Giro de Biden pela Europa desnuda limites do progressismo americano. Inovador e ousado nos assuntos internos, presidente é refém dos interesses do império. China evita disputa militar: sabe que dá as cartas, por não ter cedido à ilusão neoliberal

Por Pablo Elorduy | Tradução: Antonio Martins

Houve um tempo em que, se Henry Kissinger falasse, o resto do mundo prendia a respiração.
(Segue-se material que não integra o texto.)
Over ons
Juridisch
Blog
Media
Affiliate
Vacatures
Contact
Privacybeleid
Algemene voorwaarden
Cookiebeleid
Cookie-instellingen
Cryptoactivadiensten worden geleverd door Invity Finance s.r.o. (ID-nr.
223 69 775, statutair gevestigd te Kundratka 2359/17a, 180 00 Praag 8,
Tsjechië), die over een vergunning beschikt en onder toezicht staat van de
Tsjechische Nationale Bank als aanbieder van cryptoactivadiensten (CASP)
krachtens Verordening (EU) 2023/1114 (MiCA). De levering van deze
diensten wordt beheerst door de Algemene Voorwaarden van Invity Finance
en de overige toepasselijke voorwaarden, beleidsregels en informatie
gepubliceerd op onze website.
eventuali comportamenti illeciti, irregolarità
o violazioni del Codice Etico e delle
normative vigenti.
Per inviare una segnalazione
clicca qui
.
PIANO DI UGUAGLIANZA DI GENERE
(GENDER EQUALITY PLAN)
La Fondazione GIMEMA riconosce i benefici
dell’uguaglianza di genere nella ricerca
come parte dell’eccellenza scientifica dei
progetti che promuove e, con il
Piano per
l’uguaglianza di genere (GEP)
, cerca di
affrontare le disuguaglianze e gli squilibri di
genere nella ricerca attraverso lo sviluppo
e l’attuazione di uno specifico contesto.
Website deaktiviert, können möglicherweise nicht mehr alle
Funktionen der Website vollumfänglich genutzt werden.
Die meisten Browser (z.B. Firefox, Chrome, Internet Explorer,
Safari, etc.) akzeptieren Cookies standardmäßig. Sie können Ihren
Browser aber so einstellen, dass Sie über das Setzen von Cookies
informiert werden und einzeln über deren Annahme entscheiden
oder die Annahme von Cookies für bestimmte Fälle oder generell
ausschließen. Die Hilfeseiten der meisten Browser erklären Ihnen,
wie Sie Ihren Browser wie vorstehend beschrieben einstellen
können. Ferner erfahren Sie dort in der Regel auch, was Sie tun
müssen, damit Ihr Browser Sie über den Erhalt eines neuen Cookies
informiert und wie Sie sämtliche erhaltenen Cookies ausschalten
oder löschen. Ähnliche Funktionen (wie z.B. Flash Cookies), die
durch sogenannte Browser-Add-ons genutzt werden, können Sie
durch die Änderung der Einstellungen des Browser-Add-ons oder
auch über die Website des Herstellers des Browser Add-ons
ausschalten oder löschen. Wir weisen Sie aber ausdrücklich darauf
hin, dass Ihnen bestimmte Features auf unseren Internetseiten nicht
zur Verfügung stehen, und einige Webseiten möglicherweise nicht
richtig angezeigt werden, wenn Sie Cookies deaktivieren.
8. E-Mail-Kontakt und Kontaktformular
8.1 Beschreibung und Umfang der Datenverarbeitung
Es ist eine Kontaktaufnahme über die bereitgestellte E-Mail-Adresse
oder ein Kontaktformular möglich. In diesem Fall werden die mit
O ex-secretário de Estado dos Estados Unidos durante o governo de Richard Nixon, presidente que deu uma virada nas relações com a China, emitiu uma série de julgamentos no início do mês passado sobre as relações com o país governado por Xi Jinping, que revitalizou a ideia da “guerra fria” em curso entre as duas grandes potências mundiais.

“O confronto entre Estados Unidos e China é o principal problema de Washington; é o principal problema do mundo”, sustentou Kissinger, que não rejeitou a fórmula da “guerra fria” evitada por Pequim e o Pentágono, pelo menos por enquanto.

A resposta a Kissinger, responsável por episódios históricos como o Plano Condor na América Latina, veio de ninguém menos que o atual secretário de Estado dos EUA , Antony Blinken. Mas Blinken não foi expedito, simplesmente expressou que não gosta de “colocar rótulos” em uma relação complexa para depois repetir algumas das mensagens que aparecem como uma desculpa perfeita e recorrente dos Estados Unidos: as que se referem aos direitos humanos dos grupo étnico uigur em Xinjiang e o papel da China em Hong Kong durante a escalada da repressão na primavera passada.    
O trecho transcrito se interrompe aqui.